Can I auto-expand a bunch of Javascript message toggles
March 7, 2009 3:19 PM   Subscribe

I'm trying to archive, in PDF form, a series of Web pages where the content won't expand unless I click "more" dozens and dozens of times to reveal each hidden item. Is there some time-saving Firefox add on--or other tool--that could do this for me automatically? It's a Javascript thing...

In code terms, the full content is all there in the source code (maybe I ought to just give up and save as HTML--what do you think?) but hidden via a Javascript gimmick.

Each of the many items on the page is concealed from view using a Javascript "onClick" attached to the links. When you click the link it runs a .js script called "toggleMessage," which gets the ID# of the item and then opens it. What I am envisioning is some sort of Firefox Web designer plugin where I could tell it the name of the script and it would go run it for me, expanding every panel.
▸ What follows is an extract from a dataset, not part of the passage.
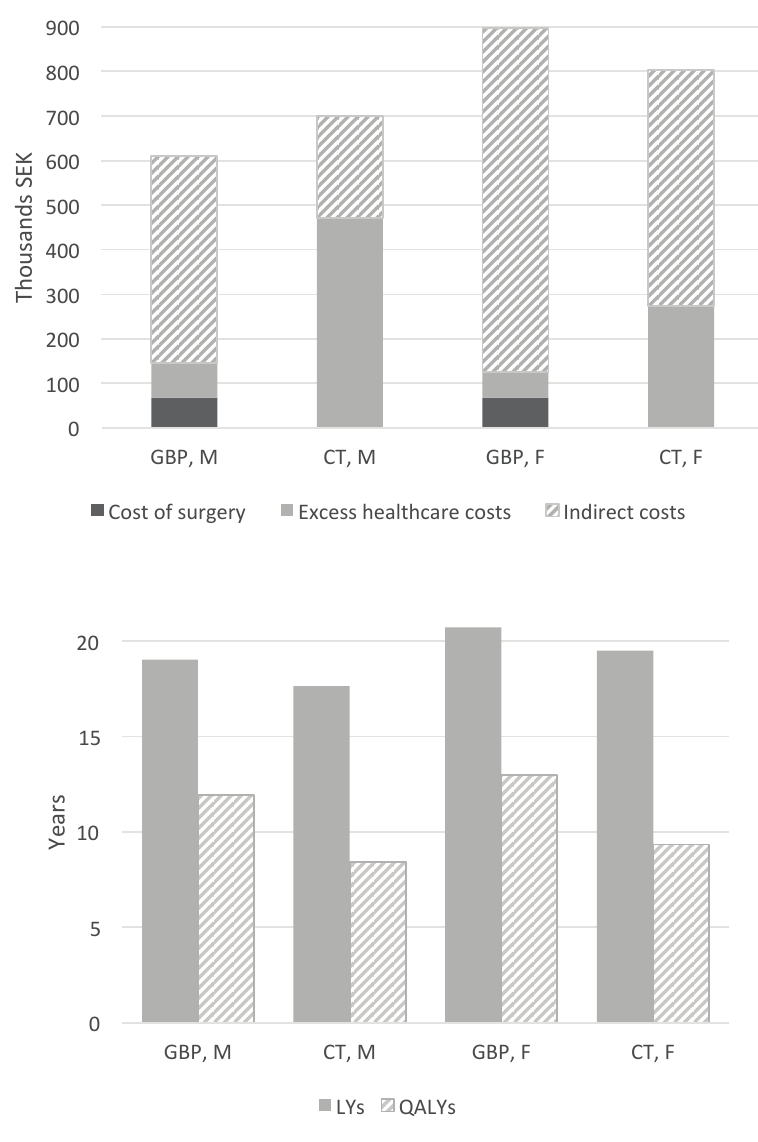
Figure 4: Costs, life years and QALYs Predicted costs of surgery (black), excess healthcare costs (grey) and indirect costs (dashed); and Life years (LY, black) and QALYs (dashed), per patient by gender (M/F) given Gastric Bypass surgery (GBP) or Conventional Treatment (CT). Costs presented in year 2012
Is this something Firebug, for example, would do?

Here's the script.

function toggleMessage(id)
{
var span = document.getElementById('msg'+id);
if (span.style.display == 'none')
{
// hide the more link
document.getElementById('msglink'+id).style.display='none';
// show the div
span.style.display = 'inline';
// show the less link
document.getElementById('msglesslink'+id).style.display='inline';
// switch the image
document.getElementById('image'+id).src=img_open;
}
else // it's already showing
{
// hide the less link
document.getElementById('msglesslink'+id).style.display='none';
// show the more link
document.getElementById('msglink'+id).style.display='inline';
// hide the span
span.style.display = 'none';
// switch the image
document.getElementById('image'+id).src=img_closed;
}
}
posted by Kirklander to computers & internet (6 answers total) 2 users marked this as a favorite
 
You can run javascript directly by typing it on the URL bar. For example, to run toggleMessage on all IDs from 0 to 100, with the page up, just type this in the address bar and press enter:
javascript:for(id=0;id<>
posted by zsazsa at 3:27 PM on March 7, 2009


Dagnabbit. Trying again:
javascript:for(id=0;id<=100;id++){toggleMessage(id)}
posted by zsazsa at 3:29 PM on March 7, 2009


Thanks, that sounds amazing except I am trying it in Firefox and nothing is happening. Maybe my Firefox is messed up.
posted by Kirklander at 3:32 PM on March 7, 2009


Hmm, looks like I can type in toggleMessage(1), toggleMessage(2), etc. which is cool but i wonder if something is missing in the loop.
posted by Kirklander at 3:44 PM on March 7, 2009


Oh wow, thanks, this was wicked. It only worked when I changed it to

javascript:for(id=1;id<>
, goodness knows why. But thanks.
posted by Kirklander at 3:51 PM on March 7, 2009


By the way, you can also add that javascript code to a bookmark that you can run at any time. It then becomes a bookmarklet.